He looked straight at her but she could tell that he was getting uncomfortable. "Yes, Ma'am."

She sighed and leant back to her chair. "I hate to put it this way but it looks like we are back at square one,"

Shinn didn't reply and neither was she waiting for one. It was like being reminded that all of their hard works were for nothing and she knew that Shinn took the hardest blow in this. She might be a busy, but Cagalli remained the girl who cared for her friends and she'd be damned if she didn't notice that one of her lieutenants – and friends too – was working himself to death.

But she didn't say anything save for a few orders for him to go home sometimes. Cagalli knew how it felt to make a mistake and Shinn was so like her that she understood too well what atonement meant for people like them. Not sympathy, not empty smiles, not nonsense. It was the thought that you had done something to not worsen the situation if not make it better which saved him, and so she let him.

Do unto others what you want others to do unto you, she thought wryly.

"So what are your takes about this recent development?" she asked.

"There are three possibilities," he explained. "The first is that he was the culprit and due to a series of unfortunate events, lost himself during the escape. The second is that he was acting under someone's order and subsequently removed from the equation in fear of leaking the truth.
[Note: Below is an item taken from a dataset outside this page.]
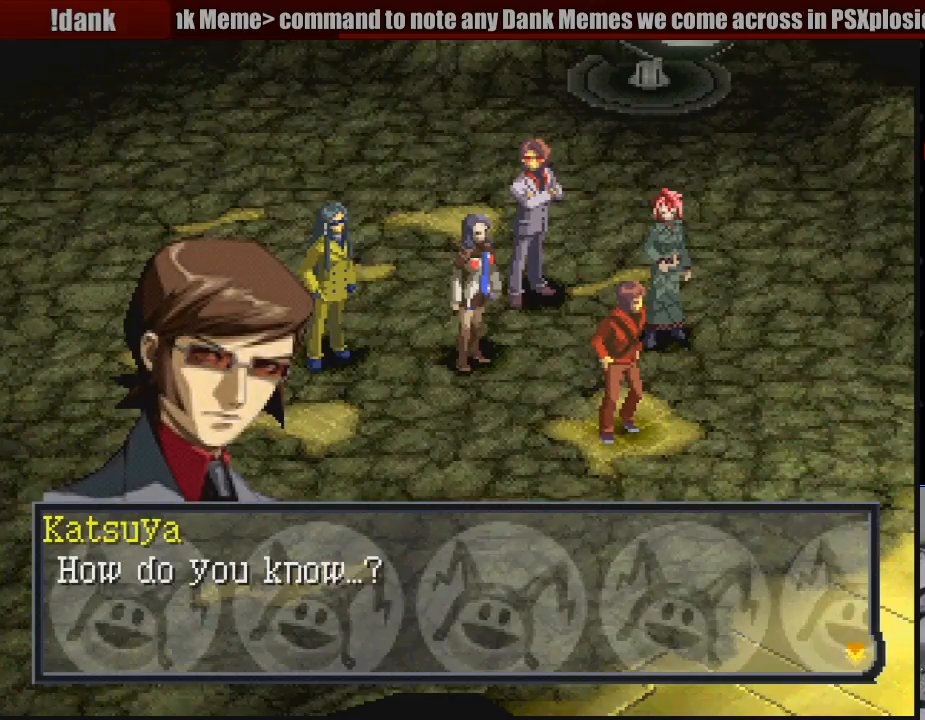
{"buttons": [], "events": []}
The third is that he was simply a scapegoat for a crime committed by another party."

"And which one are you more inclined to believe?"

"The second," his answer was quick and certain. "The first depends on a lot of chances and ill lucks, which while are not impossible, have a much smaller probability than the others. As for the third, I think there are other methods they can employ which can safely remove the body with a smaller risk of it being found."

She arched twin skeptical eyebrows. "In this condition, isn't to dump it at the sea is one of the most hassle-free methods to remove a body?"

"Well, yes," Shinn admitted heavily, "if they lacked any other means."

Cagalli closed her eyes, thinking about the suspect – or used-to-be-suspect. She had to agree with Shinn, the second scenario was the most probable from every angle now that he had been found dead. But whoever had done that must be working from the inside and she hated to even think that somebody in her country could do anything like that.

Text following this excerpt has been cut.